▶ **Document text**
= Beginning of Section =

When Stroke Strikes
Advancements are making stroke care more accessible throughout the state.

LIfesaving Procedure: Dr. Sung Lee, Northeast Georgia Medical Center’s medical director of neurointerventional surgery, operated on Beth Lisk when she suffered a stroke in 2021. Photo credit: Daemon Baizan
It was the middle of the night in February 2021 when 56-year-old pharmacy technician Beth Lisk awoke with a sharp, sudden headache. Thinking it might be her first migraine, she took over-the-counter medication and waited for it to pass. But it didn’t.
The pain persisted for five days. Lisk ran through a mental checklist: Was it COVID-19? Allergies? Despite her medical background, she had no idea she was experiencing the early signs of a life-threatening brain bleed caused by a ruptured aneurysm.
At the time, COVID-19 was surging, complicating ER visits and even family doctor appointments. But when her symptoms escalated to profuse sweating and a racing heart, her husband called 911. It was a decision that would save her life.
“I really didn’t think it was anything serious at first,” she recalls. “Stroke was the last thing on my mind.”
Georgia’s Stroke Burden
Though their details vary, stories like Lisk’s are far from rare. Georgia – often called the buckle of the “Stroke Belt” – has one of the highest rates of stroke and stroke-related death in the nation.
Yet stroke care in Georgia has advanced dramatically. Cutting-edge treatments, telehealth and hospital partnerships are making expert care more accessible across the state.
For Lisk, who lives in Buford, the 911 call led to her being taken to Northeast Georgia Medical Center Braselton. Once her stroke was confirmed and the type identified, she was transferred to NGMC Gainesville, a comprehensive stroke center equipped for complex cases. There, Dr. Sung Lee, NGMC’s medical director of neurointerventional surgery, performed a lifesaving procedure.

= End of Section =

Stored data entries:
= Beginning of Section =

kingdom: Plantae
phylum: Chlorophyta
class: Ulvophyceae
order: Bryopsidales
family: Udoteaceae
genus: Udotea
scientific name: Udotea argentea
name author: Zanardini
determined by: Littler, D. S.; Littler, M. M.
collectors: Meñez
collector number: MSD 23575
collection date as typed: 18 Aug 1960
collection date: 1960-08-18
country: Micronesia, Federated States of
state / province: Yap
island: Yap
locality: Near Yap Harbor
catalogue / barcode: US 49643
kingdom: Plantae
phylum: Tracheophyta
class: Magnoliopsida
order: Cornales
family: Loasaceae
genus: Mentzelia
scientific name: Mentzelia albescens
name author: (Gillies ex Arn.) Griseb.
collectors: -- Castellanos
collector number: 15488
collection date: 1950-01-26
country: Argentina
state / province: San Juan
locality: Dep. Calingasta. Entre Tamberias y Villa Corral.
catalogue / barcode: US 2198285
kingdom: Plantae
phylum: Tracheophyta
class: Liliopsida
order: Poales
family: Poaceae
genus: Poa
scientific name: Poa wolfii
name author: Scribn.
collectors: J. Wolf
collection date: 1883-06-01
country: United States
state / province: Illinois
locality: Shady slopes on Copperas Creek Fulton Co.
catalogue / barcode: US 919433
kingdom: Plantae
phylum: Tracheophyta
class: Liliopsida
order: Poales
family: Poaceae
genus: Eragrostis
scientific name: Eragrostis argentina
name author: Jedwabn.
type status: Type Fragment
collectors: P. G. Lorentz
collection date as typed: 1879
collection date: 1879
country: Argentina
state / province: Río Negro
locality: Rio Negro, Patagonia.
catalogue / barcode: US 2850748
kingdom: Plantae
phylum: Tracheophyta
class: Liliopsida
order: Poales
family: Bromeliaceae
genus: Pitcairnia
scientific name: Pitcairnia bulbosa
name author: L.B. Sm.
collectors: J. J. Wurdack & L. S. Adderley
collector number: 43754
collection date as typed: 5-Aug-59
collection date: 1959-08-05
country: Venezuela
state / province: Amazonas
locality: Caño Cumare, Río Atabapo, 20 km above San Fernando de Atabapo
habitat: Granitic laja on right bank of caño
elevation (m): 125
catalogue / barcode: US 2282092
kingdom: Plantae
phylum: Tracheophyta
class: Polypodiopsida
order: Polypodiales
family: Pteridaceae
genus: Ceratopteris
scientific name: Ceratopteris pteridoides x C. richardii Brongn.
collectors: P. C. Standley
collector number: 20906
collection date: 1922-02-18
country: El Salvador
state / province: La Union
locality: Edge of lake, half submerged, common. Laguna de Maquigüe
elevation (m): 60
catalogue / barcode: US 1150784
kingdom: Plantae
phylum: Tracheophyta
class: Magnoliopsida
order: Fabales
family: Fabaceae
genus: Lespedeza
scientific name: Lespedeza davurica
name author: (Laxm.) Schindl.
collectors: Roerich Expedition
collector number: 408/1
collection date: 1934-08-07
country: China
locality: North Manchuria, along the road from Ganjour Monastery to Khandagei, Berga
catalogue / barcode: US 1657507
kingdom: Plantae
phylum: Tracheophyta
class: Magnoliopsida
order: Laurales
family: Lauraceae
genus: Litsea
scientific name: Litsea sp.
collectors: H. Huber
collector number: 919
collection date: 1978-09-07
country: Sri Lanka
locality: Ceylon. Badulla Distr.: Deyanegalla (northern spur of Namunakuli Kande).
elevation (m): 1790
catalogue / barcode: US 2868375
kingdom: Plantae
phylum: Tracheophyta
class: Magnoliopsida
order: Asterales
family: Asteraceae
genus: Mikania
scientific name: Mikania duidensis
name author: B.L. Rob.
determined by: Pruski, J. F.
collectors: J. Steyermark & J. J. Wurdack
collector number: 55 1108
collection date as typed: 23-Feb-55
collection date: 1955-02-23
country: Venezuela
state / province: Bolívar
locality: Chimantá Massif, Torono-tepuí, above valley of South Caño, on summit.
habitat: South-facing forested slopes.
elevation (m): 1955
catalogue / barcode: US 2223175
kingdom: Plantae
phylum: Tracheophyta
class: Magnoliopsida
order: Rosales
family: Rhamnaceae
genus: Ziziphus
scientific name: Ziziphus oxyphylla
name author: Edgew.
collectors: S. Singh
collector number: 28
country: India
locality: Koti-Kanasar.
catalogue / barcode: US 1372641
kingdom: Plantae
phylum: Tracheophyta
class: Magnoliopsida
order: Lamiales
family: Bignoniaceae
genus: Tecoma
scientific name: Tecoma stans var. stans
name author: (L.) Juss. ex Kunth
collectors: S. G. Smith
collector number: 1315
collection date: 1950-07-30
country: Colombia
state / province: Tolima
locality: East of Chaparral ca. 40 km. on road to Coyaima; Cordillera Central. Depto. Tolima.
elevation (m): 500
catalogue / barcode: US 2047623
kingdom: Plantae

= End of Section =

▶ **Assigned task A**
In the stroke care article, where was Beth Lisk transferred once her stroke was confirmed and its type identified?
▶ **Assigned task B**
Extract the passage of the stroke care article between "The pain persisted" and "a ruptured aneurysm.", inclusive.

▶ **Written solution A**
She was transferred to NGMC Gainesville, a comprehensive stroke center equipped for complex cases.

▶ **Written solution B**
The pain persisted for five days. Lisk ran through a mental checklist: Was it COVID-19? Allergies? Despite her medical background, she had no idea she was experiencing the early signs of a life-threatening brain bleed caused by a ruptured aneurysm.